Desde entonces, la computación ha evolucionado de manera impresionante, penetrando todos los ámbitos del quehacer humano, con aplicaciones que van desde dispositivos cotidianos como teléfonos y computadoras, hasta sistemas altamente sofisticados en sectores como salud, transporte, educación, comunicación, seguridad y, especialmente, la guerra. Es en este último campo donde radican los mayores temores frente al explosivo avance de la IA.

Como recordó el ingeniero Andrés Rodríguez Conde, experto en transformación digital e inteligencia artificial, durante su conferencia inaugural en el Diplomado Internacional en Inteligencia Artificial Aplicada a la Investigación auspiciado por la Facultad de Ciencias de la Universidad Autónoma de Santo Domingo, “La tecnología está al servicio de la humanidad, no al revés”. Rodríguez también afirmó que la IA nunca llegará a suplantar a la inteligencia natural del hombre.

La Inteligencia Natural más peligrosa que la IA

El problema radica en que casi todas las tecnologías inventadas por el hombre tienen múltiples usos, dependiendo de quién las controle. Por ejemplo, un machete puede servir para despejar maleza o como arma letal. Tecnologías complejas como la energía atómica tienen aplicaciones beneficiosas en medicina y generación de energía, pero también se utilizan para fabricar armas de destrucción masiva. En todos estos casos, es la inteligencia natural del hombre la que decide cómo usar estas herramientas.
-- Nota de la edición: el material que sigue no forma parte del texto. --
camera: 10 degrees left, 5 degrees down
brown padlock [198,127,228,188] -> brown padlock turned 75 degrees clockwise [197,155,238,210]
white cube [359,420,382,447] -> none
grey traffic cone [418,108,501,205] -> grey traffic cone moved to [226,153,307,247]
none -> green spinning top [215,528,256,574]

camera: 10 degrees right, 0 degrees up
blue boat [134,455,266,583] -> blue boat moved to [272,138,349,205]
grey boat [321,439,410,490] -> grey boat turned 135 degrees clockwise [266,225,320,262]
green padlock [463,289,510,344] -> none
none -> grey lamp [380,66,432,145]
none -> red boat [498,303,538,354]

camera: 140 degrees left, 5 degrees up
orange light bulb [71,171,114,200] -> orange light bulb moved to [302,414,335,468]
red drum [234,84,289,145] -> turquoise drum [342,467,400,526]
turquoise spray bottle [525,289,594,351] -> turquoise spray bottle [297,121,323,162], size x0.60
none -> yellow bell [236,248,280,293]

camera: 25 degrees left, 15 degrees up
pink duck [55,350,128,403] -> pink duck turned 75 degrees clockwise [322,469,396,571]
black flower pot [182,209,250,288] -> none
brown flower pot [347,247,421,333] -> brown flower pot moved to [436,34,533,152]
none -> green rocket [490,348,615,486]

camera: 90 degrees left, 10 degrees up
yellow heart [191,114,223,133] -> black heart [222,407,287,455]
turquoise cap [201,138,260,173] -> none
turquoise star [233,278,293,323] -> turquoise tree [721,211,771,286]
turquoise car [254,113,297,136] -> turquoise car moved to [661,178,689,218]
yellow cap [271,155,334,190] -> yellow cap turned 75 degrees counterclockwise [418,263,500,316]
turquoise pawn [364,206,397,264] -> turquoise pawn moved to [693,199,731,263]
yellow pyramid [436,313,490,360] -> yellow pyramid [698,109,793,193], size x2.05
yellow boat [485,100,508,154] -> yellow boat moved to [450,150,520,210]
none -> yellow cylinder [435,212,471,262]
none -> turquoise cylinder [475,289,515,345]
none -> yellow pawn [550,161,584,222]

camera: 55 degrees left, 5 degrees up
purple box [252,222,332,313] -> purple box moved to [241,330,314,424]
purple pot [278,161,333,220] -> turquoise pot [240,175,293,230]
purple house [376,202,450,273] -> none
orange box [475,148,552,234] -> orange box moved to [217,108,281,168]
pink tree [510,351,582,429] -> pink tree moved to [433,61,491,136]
Harari subraya que el peor escenario no sería que la IA adquiera conciencia y decida esclavizar o aniquilar a la humanidad. “Inteligencia y conciencia son dos cosas distintas. La inteligencia es la capacidad de resolver problemas. La conciencia es la capacidad de sentir” (ibid, pág. 92). Sin embargo, advierte sobre el riesgo de “dictaduras digitales” en las que los algoritmos, controlados por humanos, dictarían decisiones desde tratamientos médicos hasta políticas gubernamentales.

El peor escenario imaginable sería aquel en el que una pequeña élite poderosa se vuelva autosuficiente gracias a la IA, desplazando a los humanos de múltiples tareas. Esta superélite, compuesta por las grandes corporaciones que lideran el desarrollo de la IA, podría crear una civilización amurallada y protegida por enjambres de drones y armas controladas por algoritmos. Mientras tanto, cientos de millones de seres humanos vivirían en condiciones subhumanas. Este sería el fin de la civilización humana tal como la conocemos, causado no por la IA, sino por la propia inteligencia natural del hombre.